ASSIGNMENT -> Copy the lines below word for word, leaving out the pictures.

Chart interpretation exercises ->
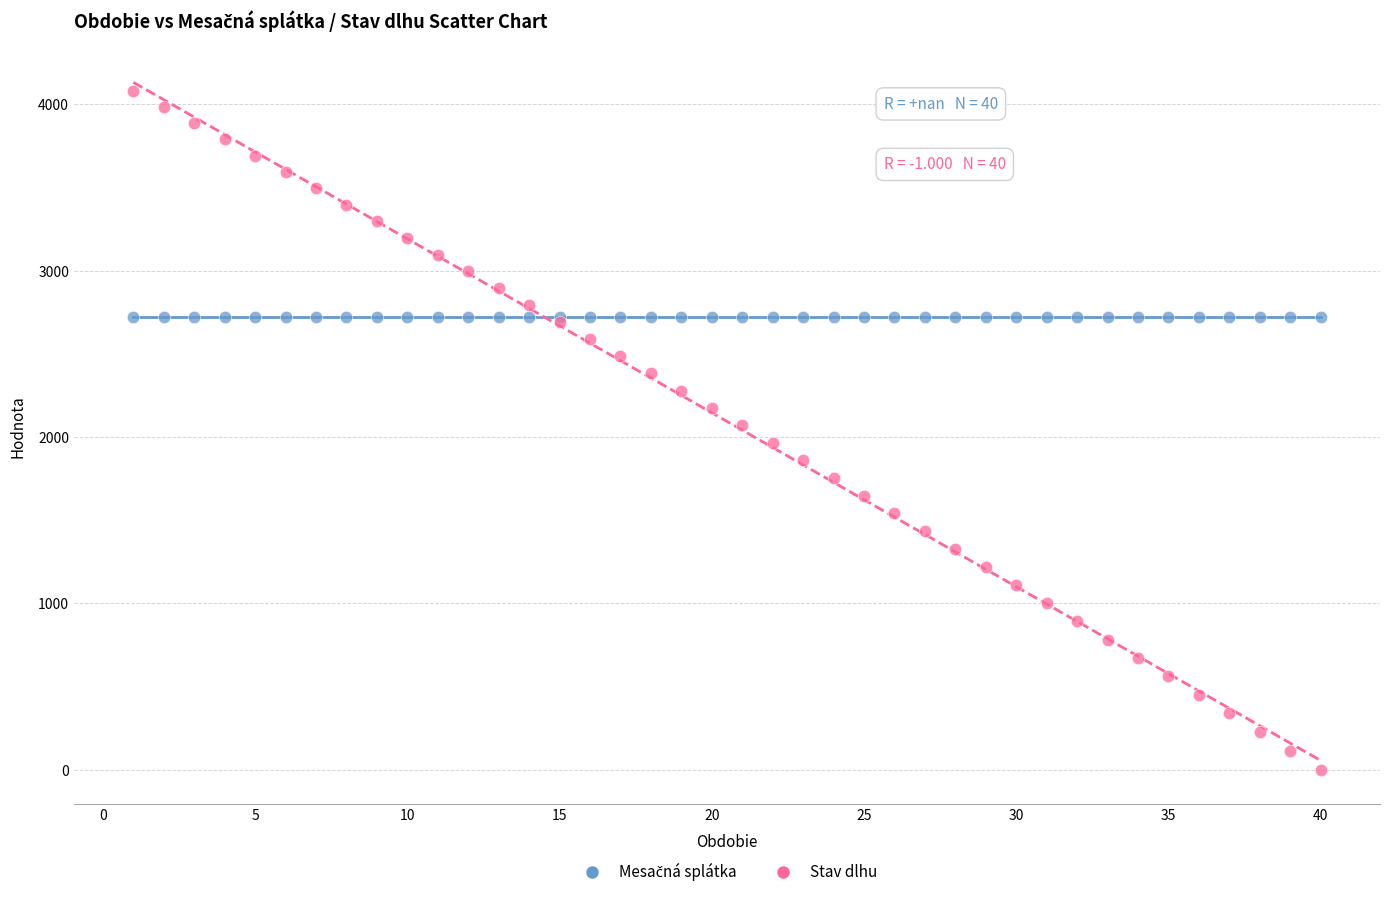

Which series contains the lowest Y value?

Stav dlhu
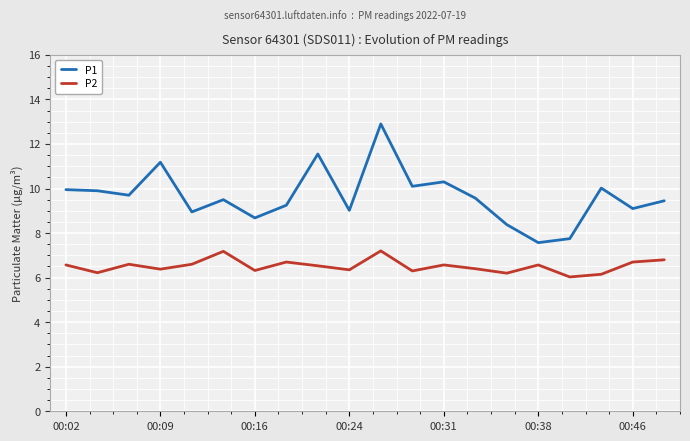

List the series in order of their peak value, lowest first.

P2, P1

TASK OUTPUT ->
Which series contains the lowest Y value?

Stav dlhu

List the series in order of their peak value, lowest first.

P2, P1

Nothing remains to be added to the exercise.